Setting up this demo, it struck me to wonder why you were saving the taggroup_id in the tags_to_pages table. I'm "self-taught" in SQL and databases (translate that to: "I make it up as I go along, rely on doing things that 'work' and trust to intuition to find out what's 'right'") but doesn't this break the idea of normalisation? Shouldn't the connection between tags and taggroups be defined only via the taggroup_id column in the tags table? Perhaps someone who really understands databases will come along and put me right.
Finally, I've no idea why PHPMyAdmin just hung up when you tried your query. Good luck!
I am a beginner at using mysql and I am trying to learn the best practices. I have setup a similar structure as seen below.
(main table that contains all unique entries) TABLE = 'main_content'
+------------+---------------+------------------------------+-----------+
| content_id | (deleted) | title | member_id |
+------------+---------------+------------------------------+-----------+
| 6 | | This is a very spe?cal t|_st | 1 |
+------------+---------------+------------------------------+-----------+
(Provides the total of each difficulty and joins id --> actual name) TABLE = 'difficulty'
+---------------+-------------------+------------------+
| difficulty_id | difficulty_name | difficulty_total |
+---------------+-------------------+------------------+
| 1 | Absolute Beginner | 1 |
| 2 | Beginner | 1 |
| 3 | Intermediate | 0 |
| 4 | Advanced | 0 |
| 5 | Expert | 0 |
+---------------+-------------------+------------------+
(This table ensures that multiple values can be inserted for each entry. For example,
this specific entry indicates that there are 2 difficulties associated with the submission)
TABLE = 'lookup_difficulty'
+------------+---------------+
| content_id | difficulty_id |
+------------+---------------+
| 6 | 1 |
| 6 | 2 |
+------------+---------------+
I am joining all of this into a readable query:
SELECT group_concat(difficulty.difficulty_name) as difficulty, member.member_name
FROM main_content
INNER JOIN difficulty ON difficulty.difficulty_id
IN (SELECT difficulty_id FROM main_content, lookup_difficulty WHERE lookup_difficulty.content_id = main_content.content_id )
INNER JOIN member ON member.member_id = main_content.member_id
The above works fine, but I am wondering if this is good practice. I practically followed the structure laid out Wikipedia's Database Normalization example.
When I run the above query using EXPLAIN, it says: 'Using where; Using join buffer' and also that I am using 2 DEPENDENT SUBQUERY (s) . I don't see any way to NOT use sub-queries to achieve the same affect, but then again I'm a noob so perhaps there is a better way....

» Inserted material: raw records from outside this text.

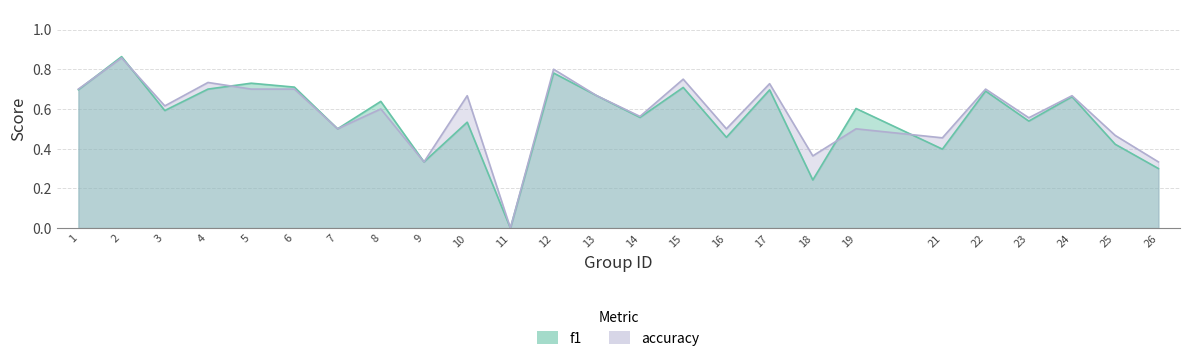

Reading right to left, list all the values displayed in this chart.

f1: 26=0.3	25=0.4	24=0.7	23=0.5	22=0.7	21=0.4	19=0.6	18=0.2	17=0.7	16=0.5	15=0.7	14=0.6	13=0.7	12=0.8	11=0.0	10=0.5	9=0.3	8=0.6	7=0.5	6=0.7	5=0.7	4=0.7	3=0.6	2=0.9	1=0.7
accuracy: 26=0.3	25=0.5	24=0.7	23=0.6	22=0.7	21=0.5	19=0.5	18=0.4	17=0.7	16=0.5	15=0.8	14=0.6	13=0.7	12=0.8	11=0.0	10=0.7	9=0.3	8=0.6	7=0.5	6=0.7	5=0.7	4=0.7	3=0.6	2=0.9	1=0.7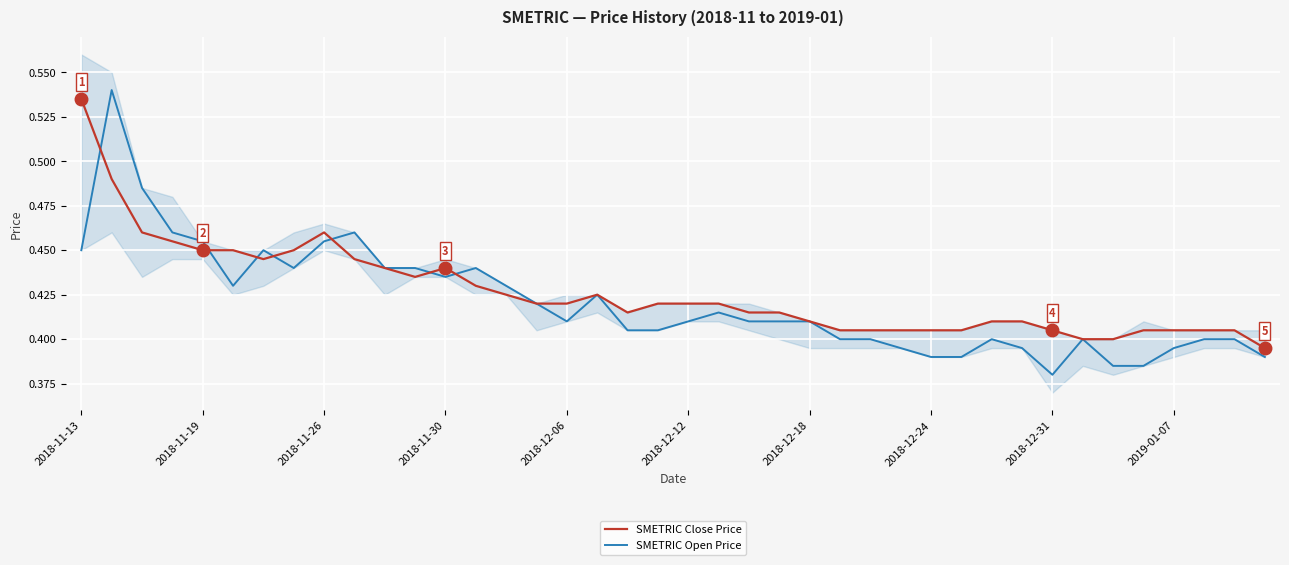

Where is SMETRIC Open Price nearest to the value 0?

2018-12-31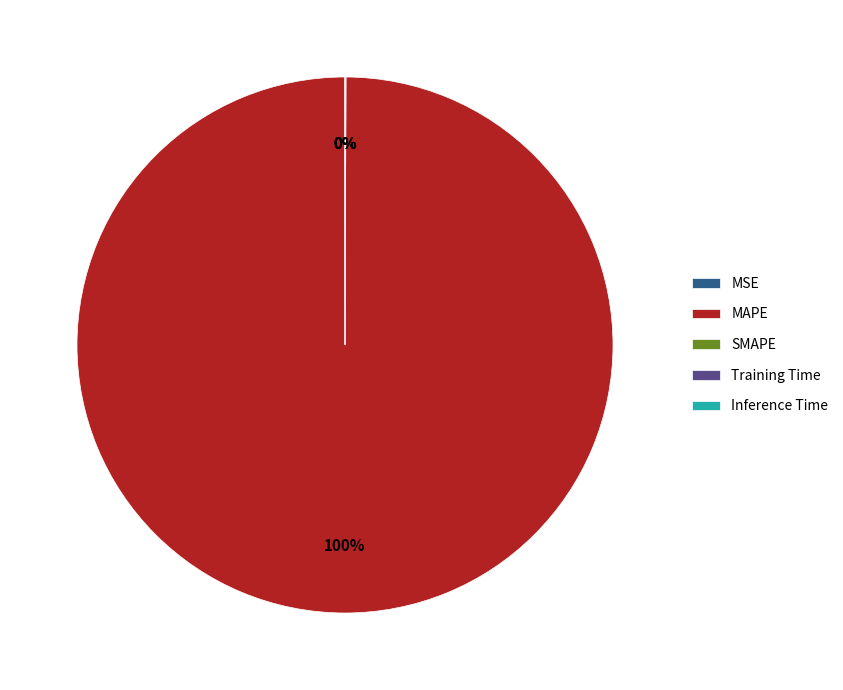

True or false: MAPE accounts for 100% of the total.

True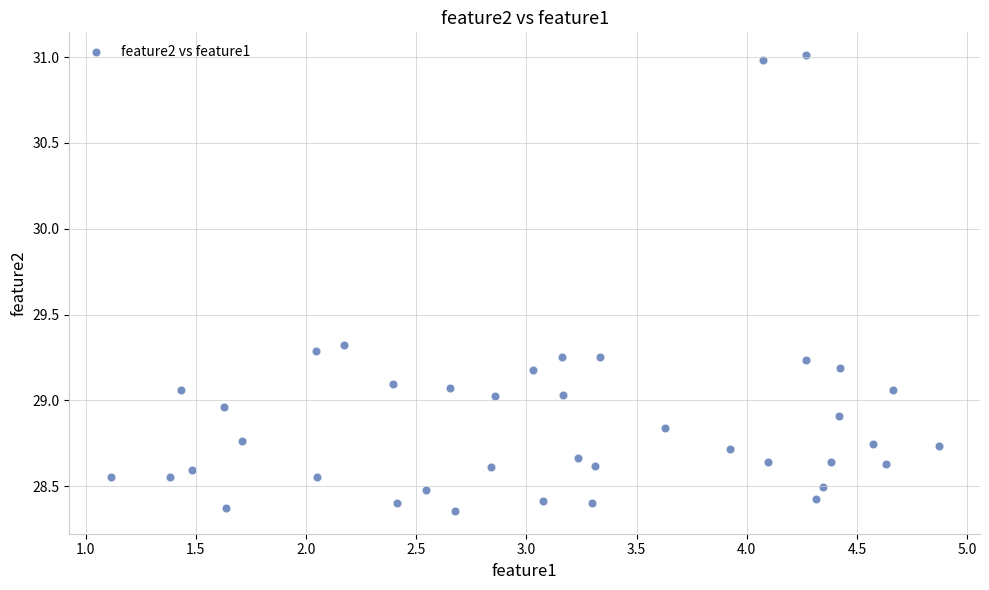

What is the range of X values (max minus min)?

3.8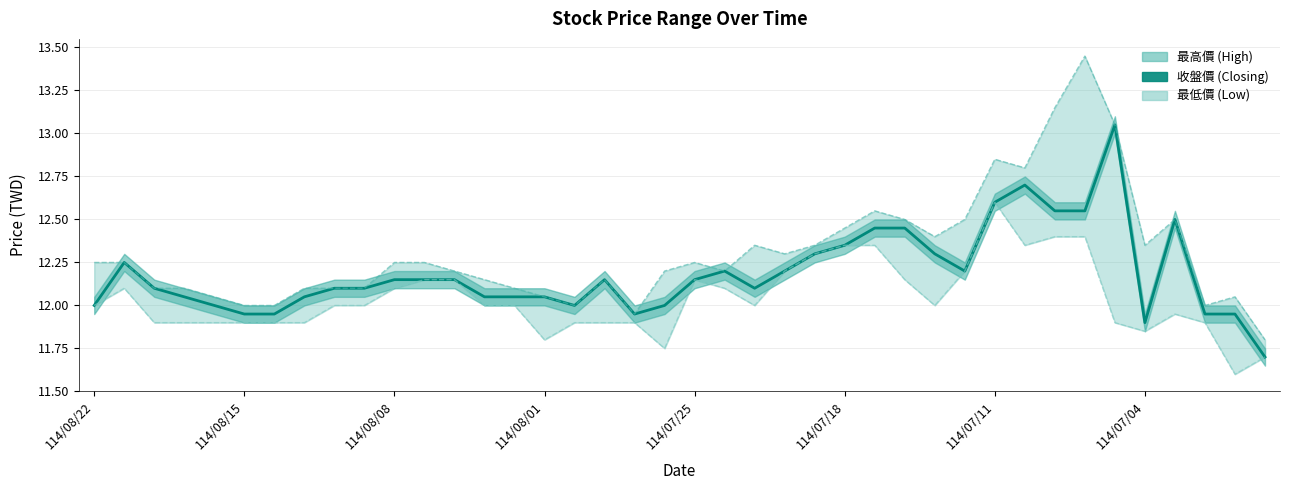

What is the sum of the 最高價 (High) values at 8 and 114/07/25?

24.1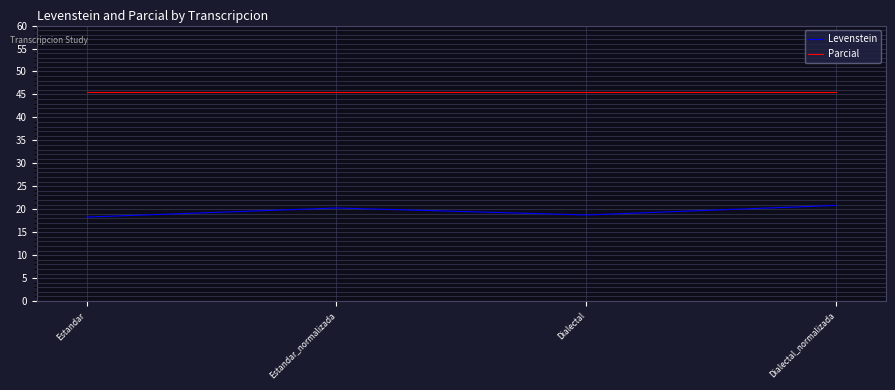

List the series in order of their peak value, lowest first.

Levenstein, Parcial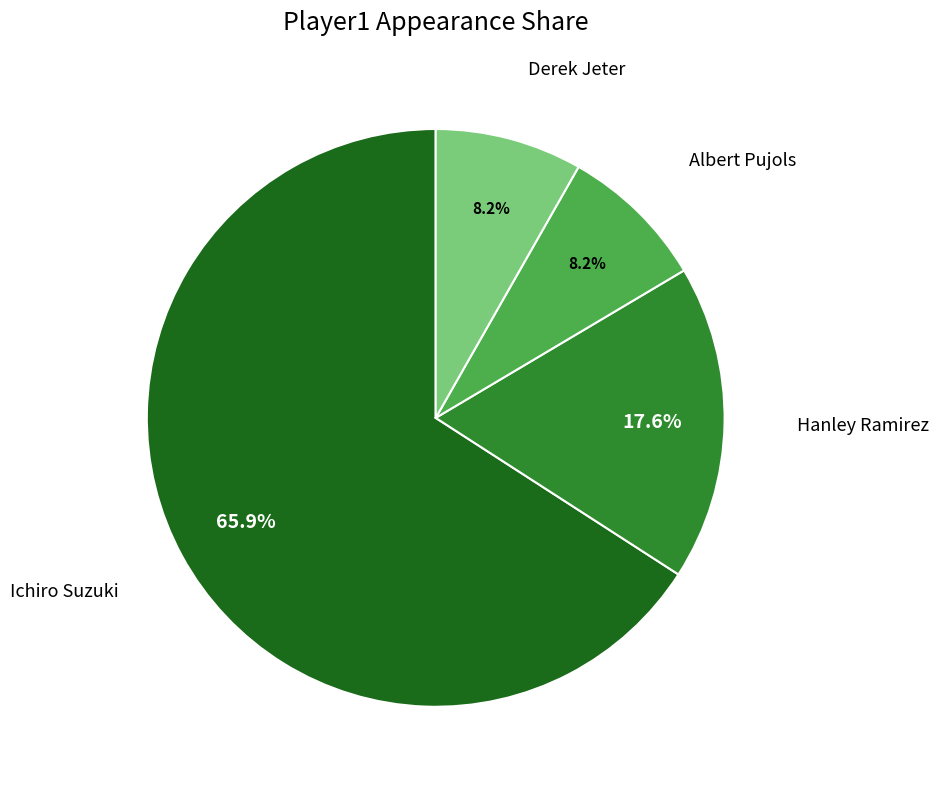

Between Ichiro Suzuki and Albert Pujols, which is larger?

Ichiro Suzuki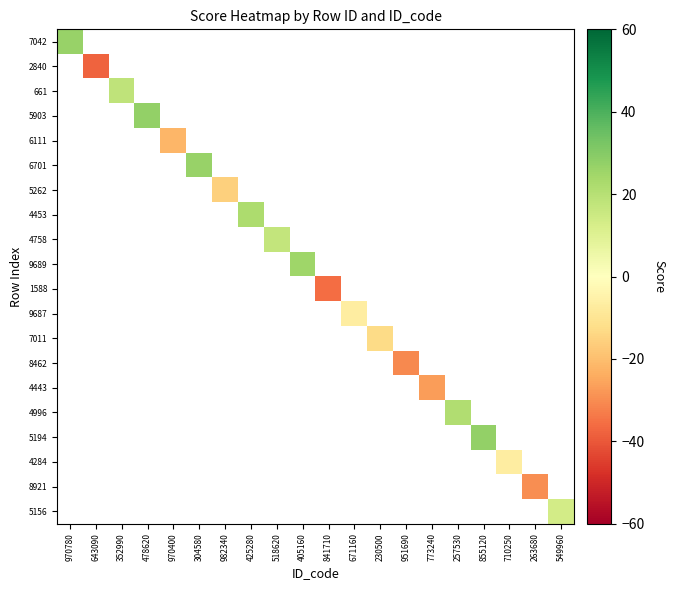

At how many categories does at least one series exceed -5?

10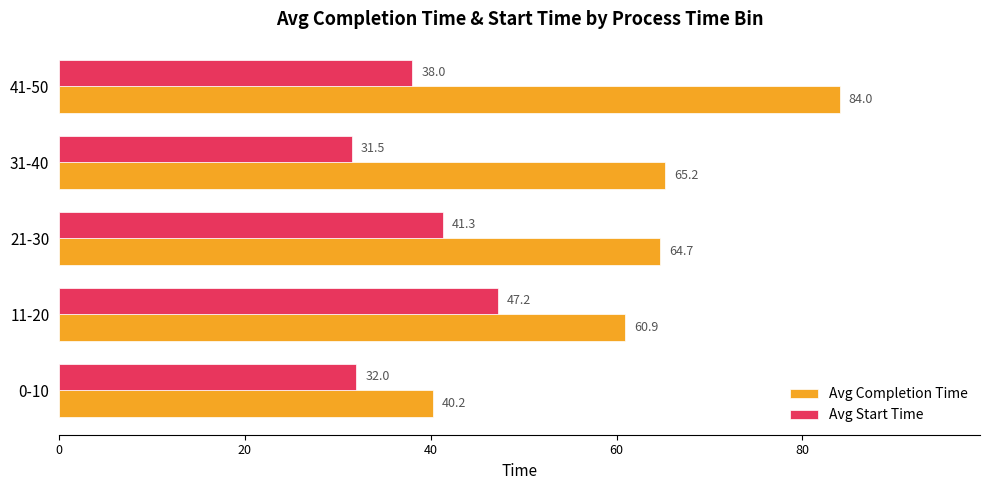

Which series has the largest range (max minus min)?

Avg Completion Time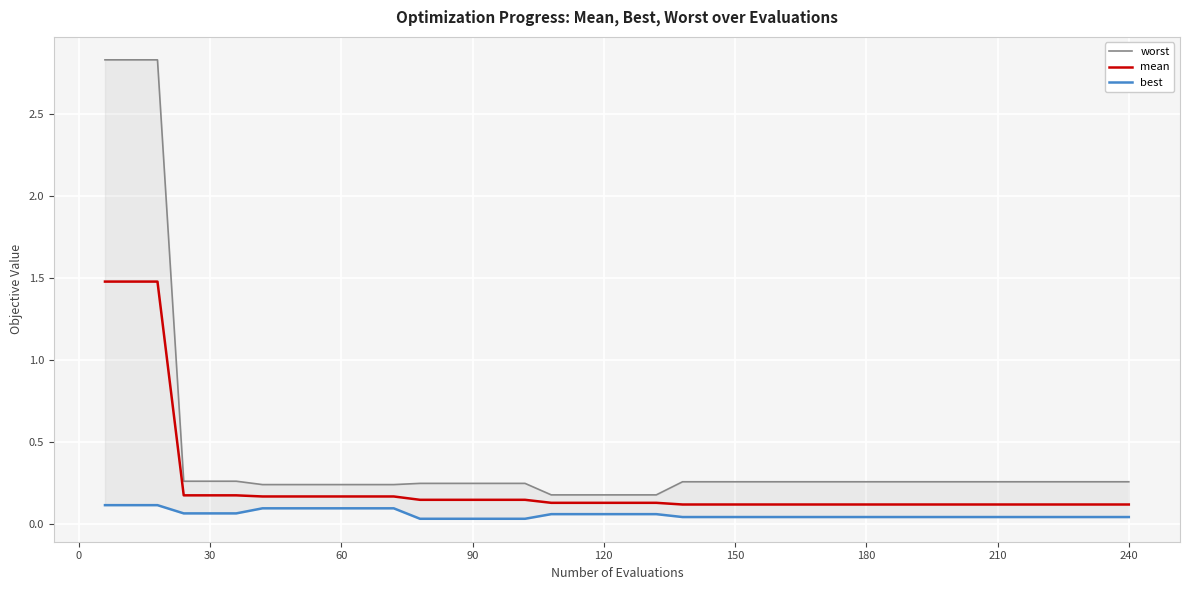

Reading left to right, extract all data points from this chart.

worst: 2.8	2.8	2.8	0.3	0.3	0.3	0.2	0.2	0.2	0.2	0.2	0.2	0.2	0.2	0.2	0.2	0.2	0.2	0.2	0.2	0.2	0.2	0.3	0.3	0.3	0.3	0.3	0.3	0.3	0.3	0.3	0.3	0.3	0.3	0.3	0.3	0.3	0.3	0.3	0.3
mean: 1.5	1.5	1.5	0.2	0.2	0.2	0.2	0.2	0.2	0.2	0.2	0.2	0.1	0.1	0.1	0.1	0.1	0.1	0.1	0.1	0.1	0.1	0.1	0.1	0.1	0.1	0.1	0.1	0.1	0.1	0.1	0.1	0.1	0.1	0.1	0.1	0.1	0.1	0.1	0.1
best: 0.1	0.1	0.1	0.1	0.1	0.1	0.1	0.1	0.1	0.1	0.1	0.1	0.0	0.0	0.0	0.0	0.0	0.1	0.1	0.1	0.1	0.1	0.0	0.0	0.0	0.0	0.0	0.0	0.0	0.0	0.0	0.0	0.0	0.0	0.0	0.0	0.0	0.0	0.0	0.0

The DB design looks fine - regarding your query, you could rewrite it exclusively with joins like:
SELECT group_concat(difficulty.difficulty_name) as difficulty, member.member_name
FROM main_content
INNER JOIN lookup_difficulty ON main_content.id = lookup_difficulty.content_id
INNER JOIN difficulty ON difficulty.id = lookup_difficulty.difficulty_id
INNER JOIN member ON member.member_id = main_content.member_id
If the lookup_difficulty provides a link between content and difficulty I would suggest you take out the difficulty_id column from your main_content table. Since you can have multiple lookups for each content_id, you would need some extra business logic to determine which difficulty_id to put in your main_content table (or multiple entries in the main_content table for each difficulty_id, but that goes against normalization practices). For ex. the biggest value / smallest value / random value. In either case, it does not make much sense.
Other than that the table looks fine.
Update
Saw you updated the table :)
Just as a side-note. Using IN can slow down your query (IN can cause a table-scan). In any case, it used to be that way, but I'm sure that these days the SQL compiler optimizes it pretty well.